> [What to work on]: Please write out exactly the line containing "color: #15803d ->" below and every line after it, through the last one, but leave out any pictures.
━━━━━━━━━━━━━━━━
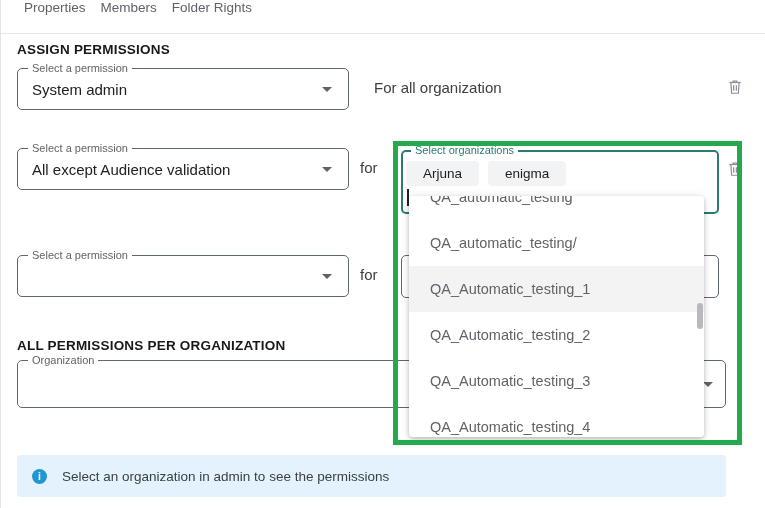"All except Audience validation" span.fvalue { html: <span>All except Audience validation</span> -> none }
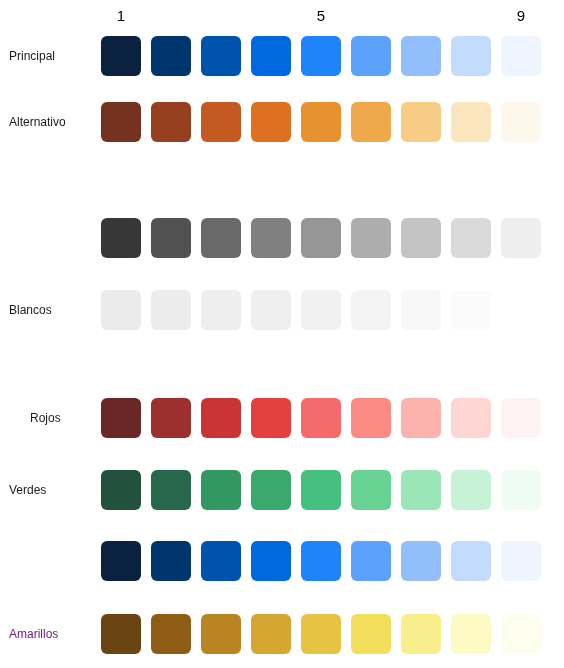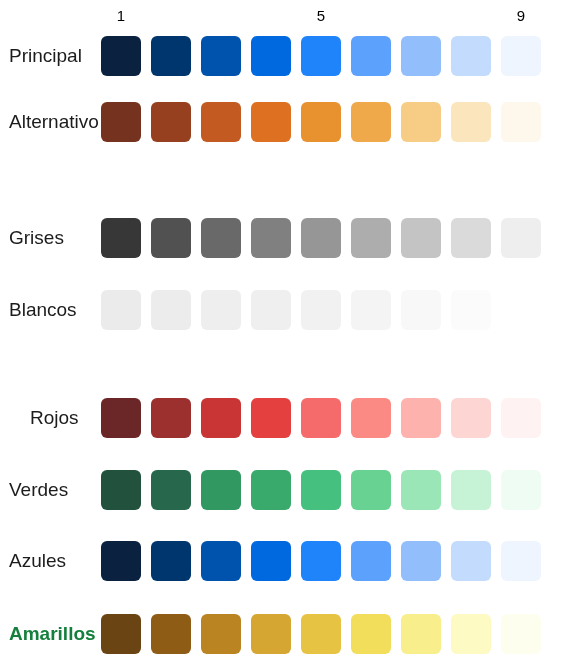"Principal" .row-label { font-size: 19px -> 12px }
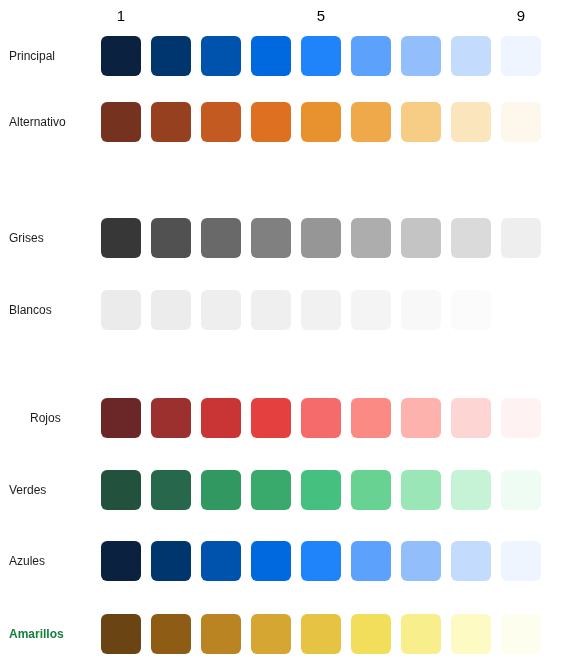"Grises" div.row-label { html: <div>Grises</div> -> none }
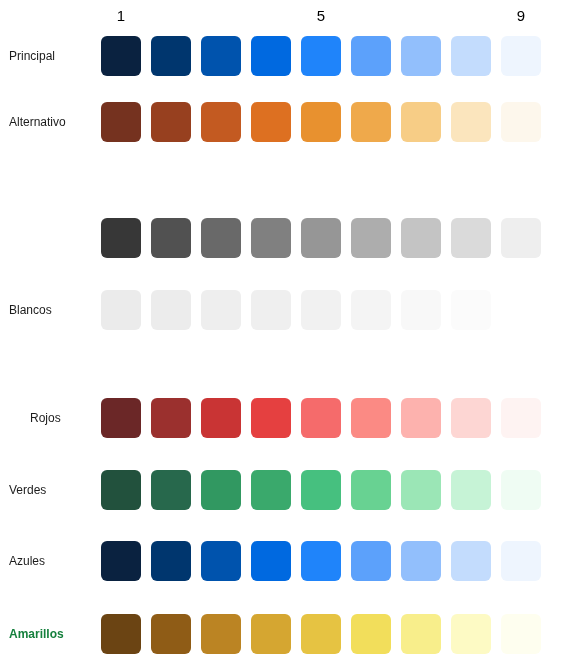"Azules" div.row-label { html: <div>Azules</div> -> none }
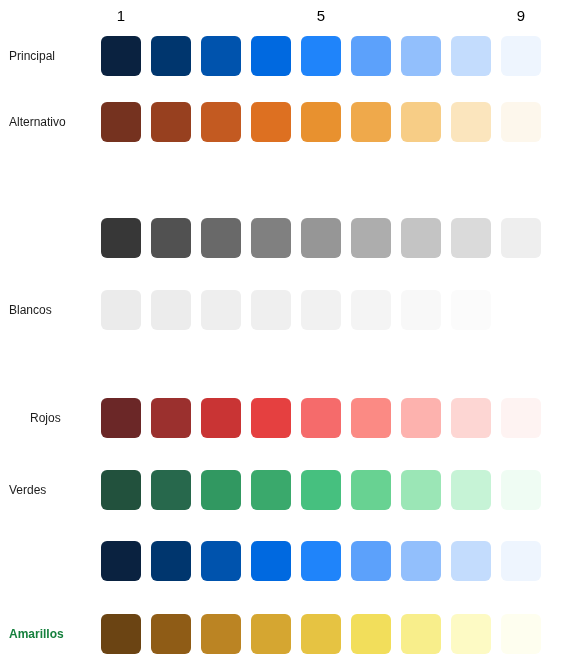"Amarillos" div.row-label { color: #15803d -> #701a75; font-weight: bold -> none }
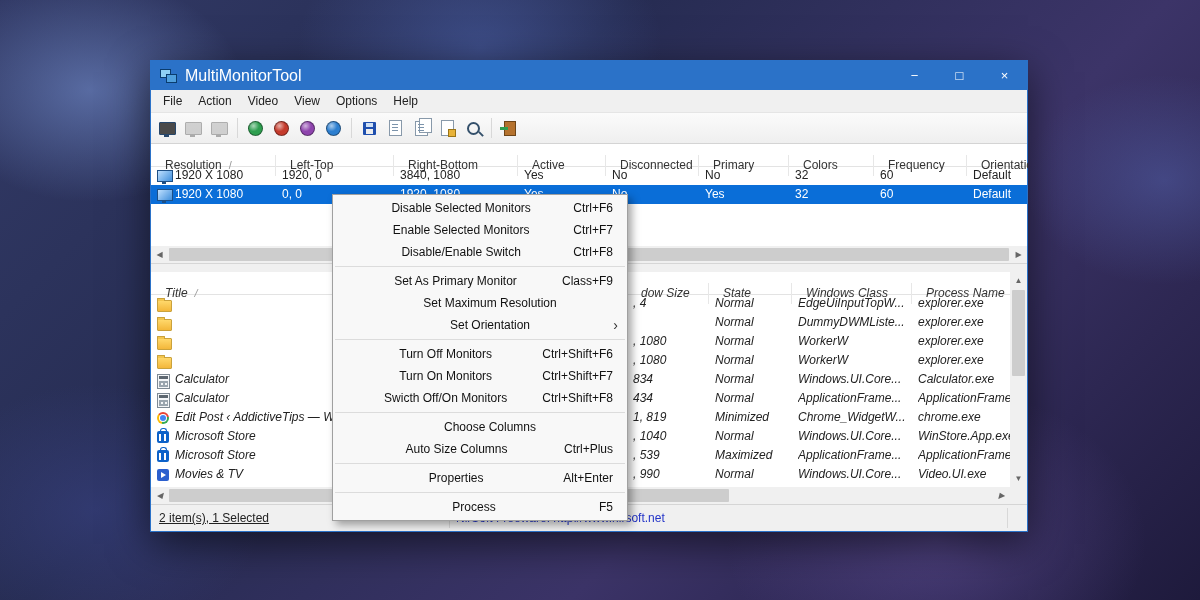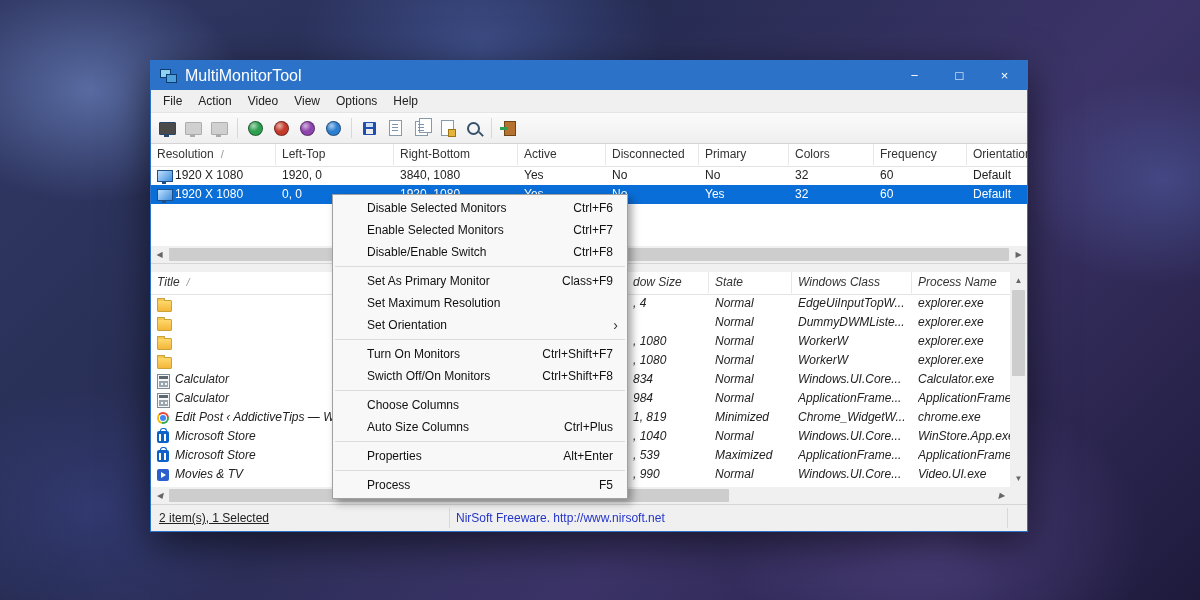"Resolution /" .hcell { padding-left: 6px -> 14px; top: 0 -> 11px }
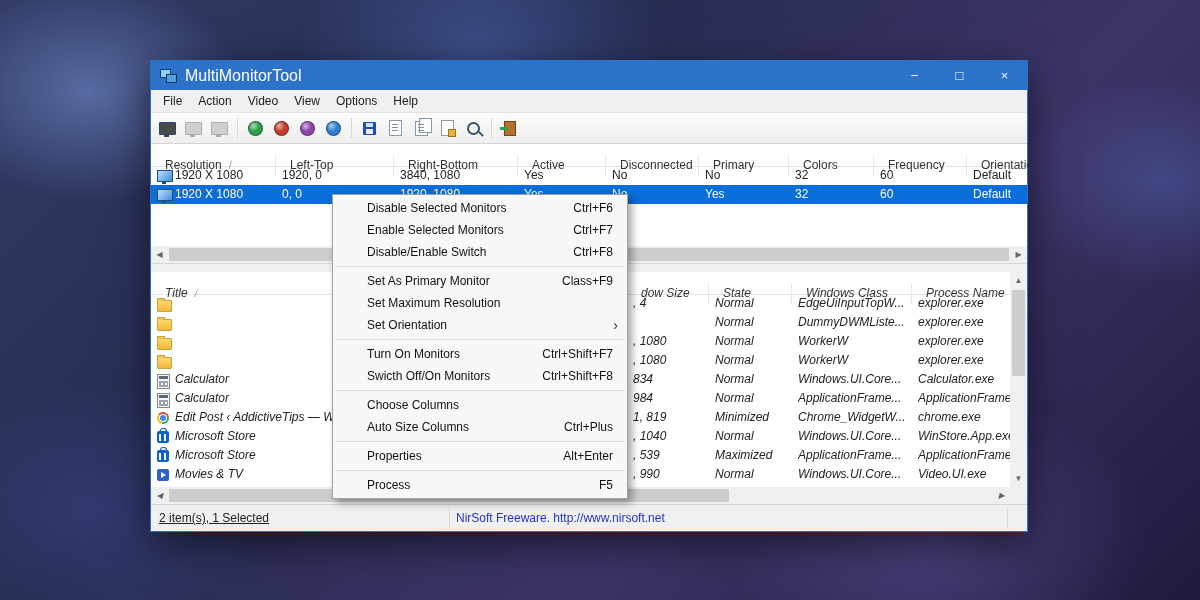"Disable Selected Monitors" .mlabel { text-align: none -> center }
━━━━━━━━━━━━━━━━
> [Reply]:
"Amarillos" div.row-label { color: #15803d -> #701a75; font-weight: bold -> none }
"Resolution /" .hcell { padding-left: 6px -> 14px; top: 0 -> 11px }
"Disable Selected Monitors" .mlabel { text-align: none -> center }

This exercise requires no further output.